Dish in the past has asked the Federal Communications Commission for such a suspension, but in a filing posted online on Thursday, the satellite TV provider reinforced the request with arguments promoting its own, unsolicited $25.5 billion bid made for Sprint on Monday.

(Read More: Dish Network Proposes Merger With Sprint Nextel for $25.5 Billion)

Sprint spokesman John Taylor declined comment.

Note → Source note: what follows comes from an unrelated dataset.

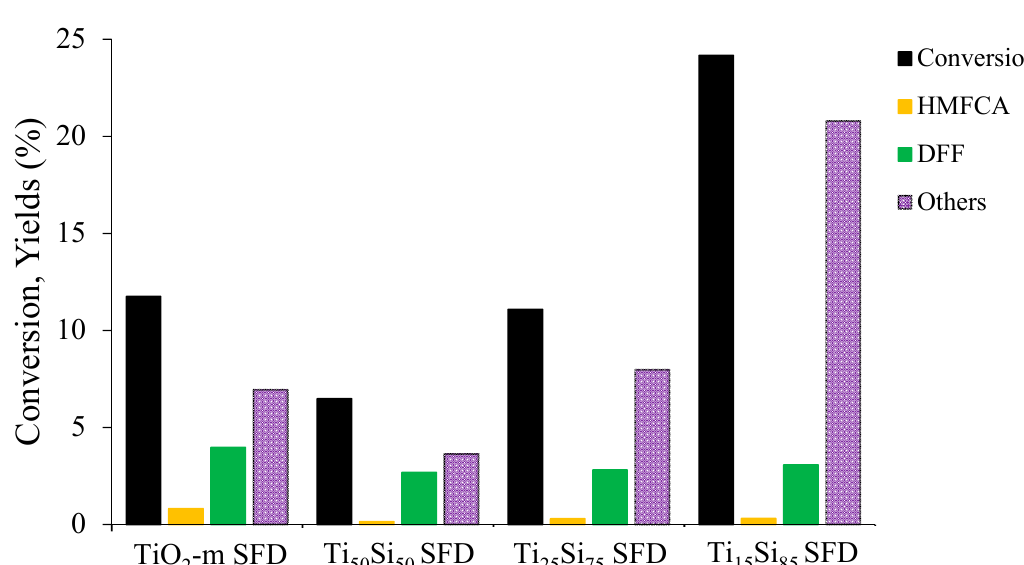
Figure 7. Photocatalytic performances of titania-silica spray-freeze-dried nanocomposites at different compositions. Reaction conditions: t = 1 h, T = 30 °C, P = 1 atm O 2 , m cat = 20 mg, V = 20 mL, [HMF] 0 = 5 × 10 − 4 mol/L.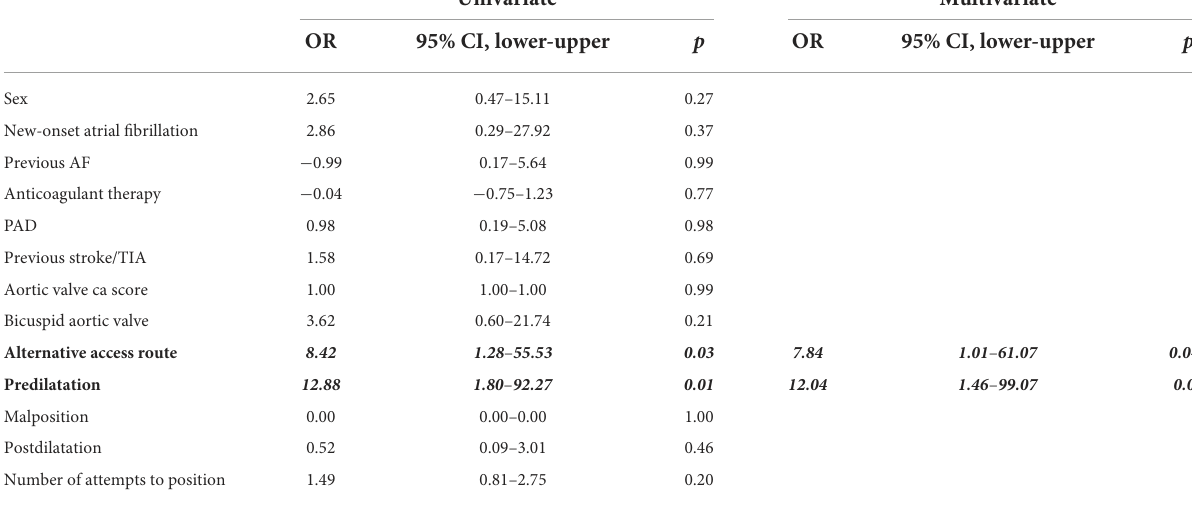
TABLE 5 Multivariate logistic regression analysis of the predictors of periprocedural stroke. Univariate Multivariate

Sprint's board, which previously agreed to the SoftBank offer, is now studying the Dish offer.

In the filing, Dish touted the premium its bid would offer Sprint shareholders and also pointed to SoftBank's foreign origin, saying that the Japanese company lacked the "existing in-market infrastructure," among other things.

"DISH's merger proposal is better for American consumers, better for Sprint shareholders, and better for U.S. national security than the SoftBank proposal," the filing says.

Dish asked the FCC to withhold its ruling on the merger until Sprint's board responds to its own offer.

The FCC declined to comment on the matter.

Federal regulators put extra scrutiny on merger deals involving foreign-owned entities to ensure independence and protection of the U.S. networks, though these matters tend to be led by the Committee on Foreign Investment in the U.S. (CFIUS) rather than the FCC.

Charlie Ergen, chairman of the No. 2 U.S. satellite TV company Dish, is challenging SoftBank's $20.1 billion offer to buy 70 percent of the No. 3 U.S. mobile provider Sprint, prompting support from major shareholders including hedge funds Paulson & Co and Omega Advisors.

Verizon Endorsement

Verizon Communications Chief Financial Officer Fran Shammo said in an interview on Thursday that the battle between Dish and SoftBank would ultimately help the U.S. wireless industry.

Sprint's biggest rival is Verizon Wireless, a venture of Verizon Communications and Vodafone Group.

"Anything that builds the industry from an investment standpoint is good," Shammo said after his own company's earnings report. Shammo added that both contenders for Sprint are "equally as good."

"There are carriers that need additional investment and this is a great way to get there," Shammo said.

"They're confirming what we've been saying, which is that there's a lot of growth left in the wireless business," Shammo added. "You've a foreign investor and a domestic investor who now agree on that."

Shammo declined to say whether Dish or SoftBank would be a more formidable opponent to Verizon Wireless and No. 2 U.S. mobile service provider AT&T.